## Stored data
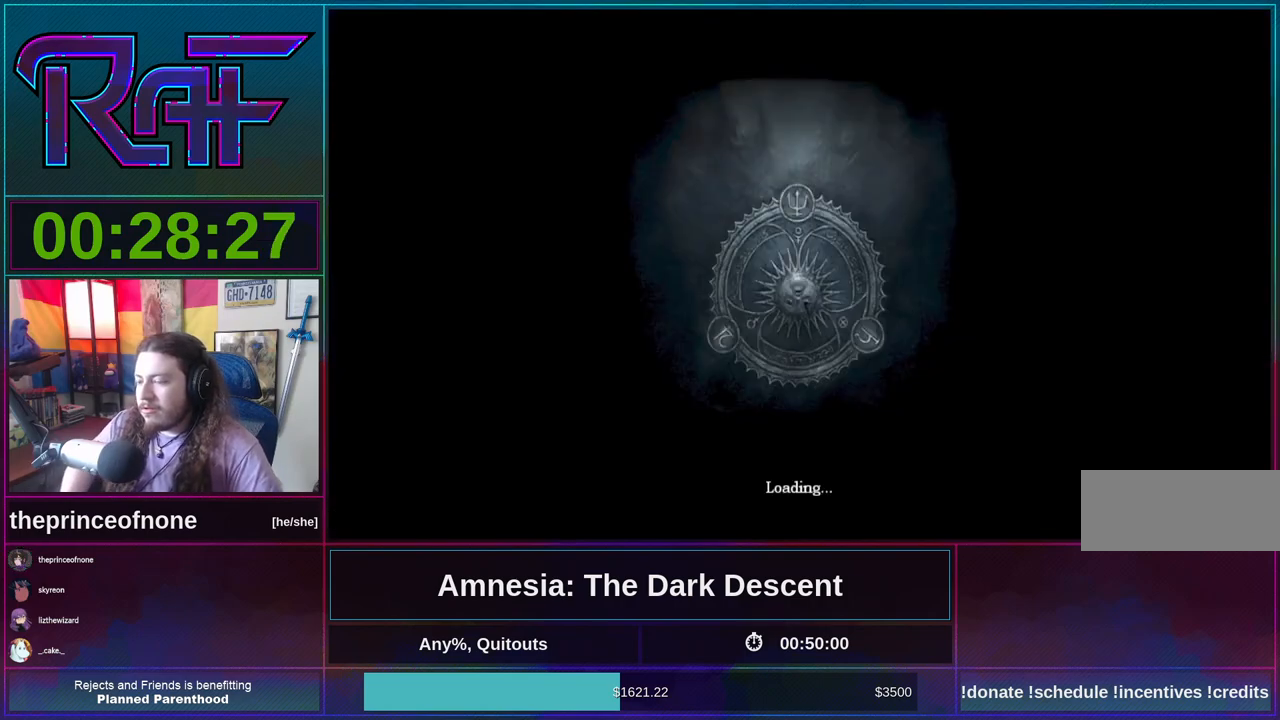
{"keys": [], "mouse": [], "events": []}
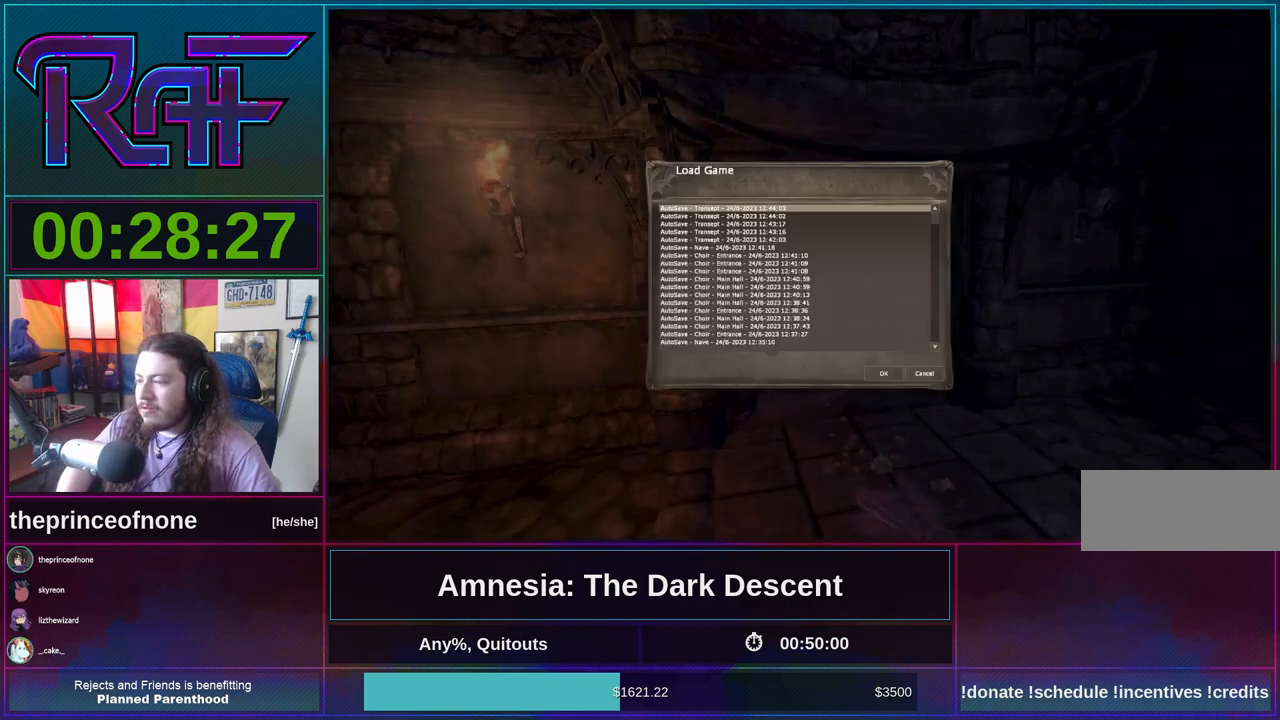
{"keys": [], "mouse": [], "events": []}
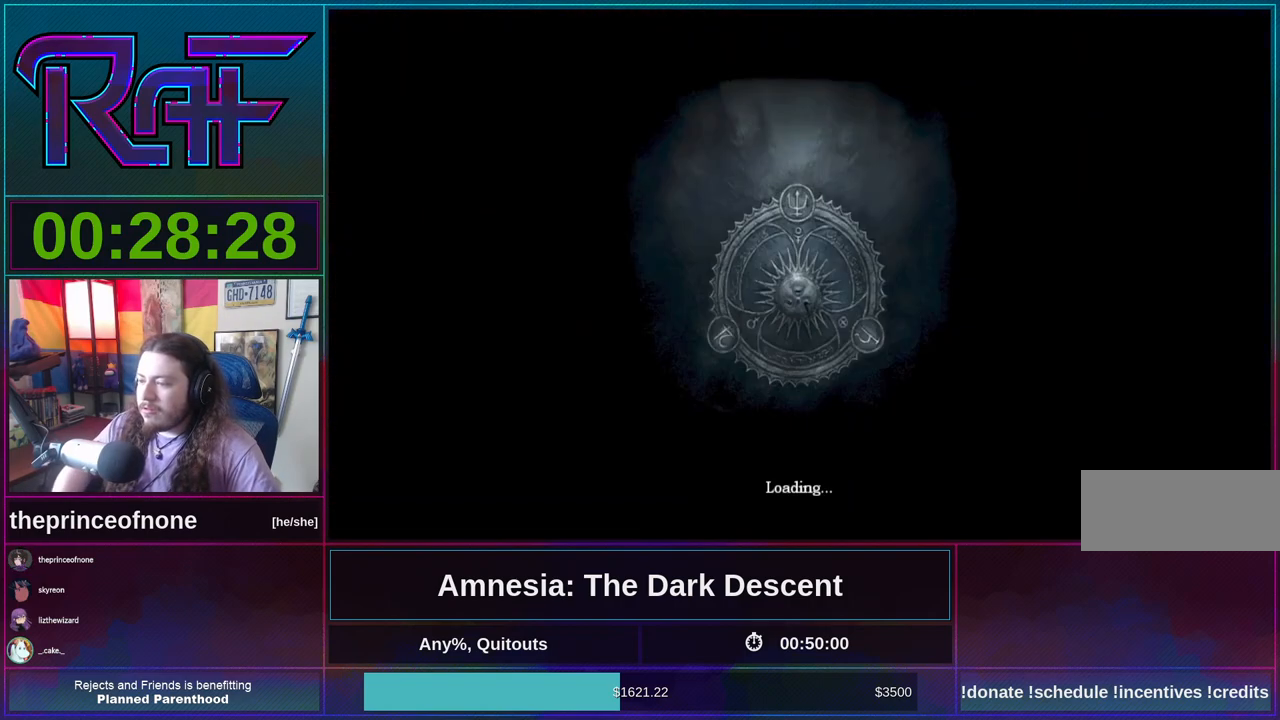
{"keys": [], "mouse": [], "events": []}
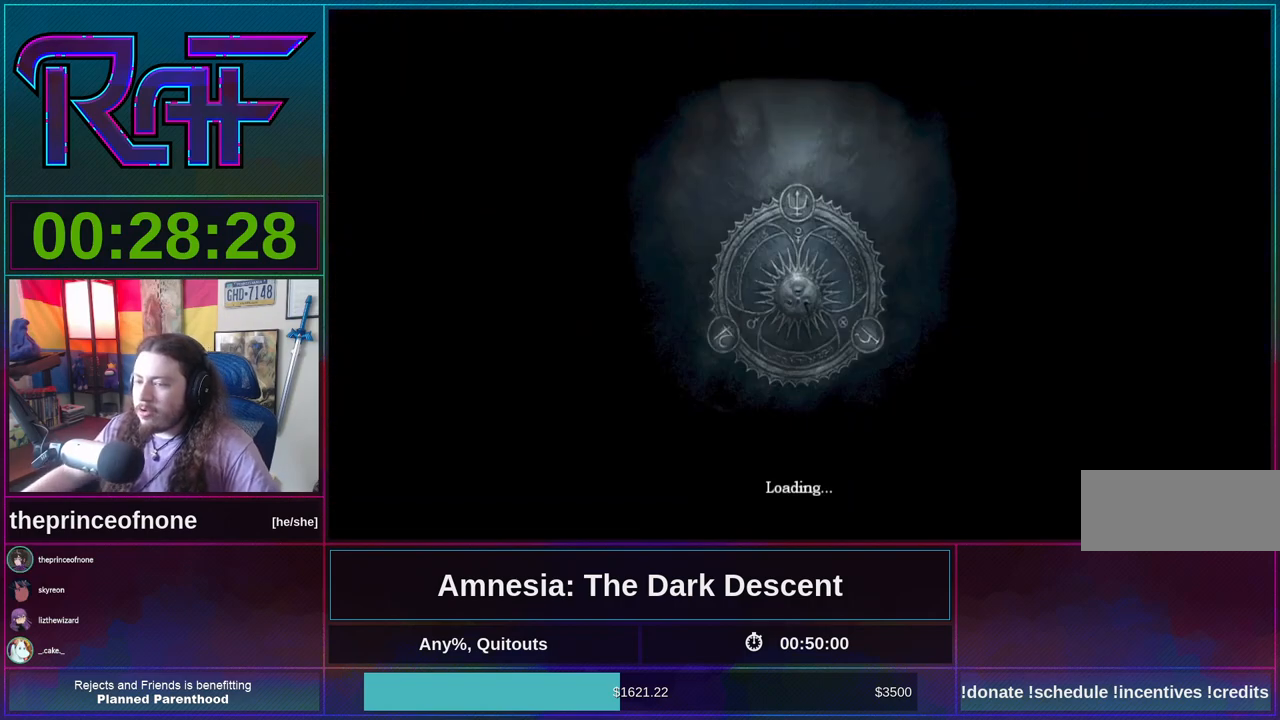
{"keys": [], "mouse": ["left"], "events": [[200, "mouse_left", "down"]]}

## About this exercise
Except for the pictures, give the data again word for word.

## Reply
{"keys": [], "mouse": [], "events": []}
{"keys": [], "mouse": [], "events": []}
{"keys": [], "mouse": [], "events": []}
{"keys": [], "mouse": ["left"], "events": [[200, "mouse_left", "down"]]}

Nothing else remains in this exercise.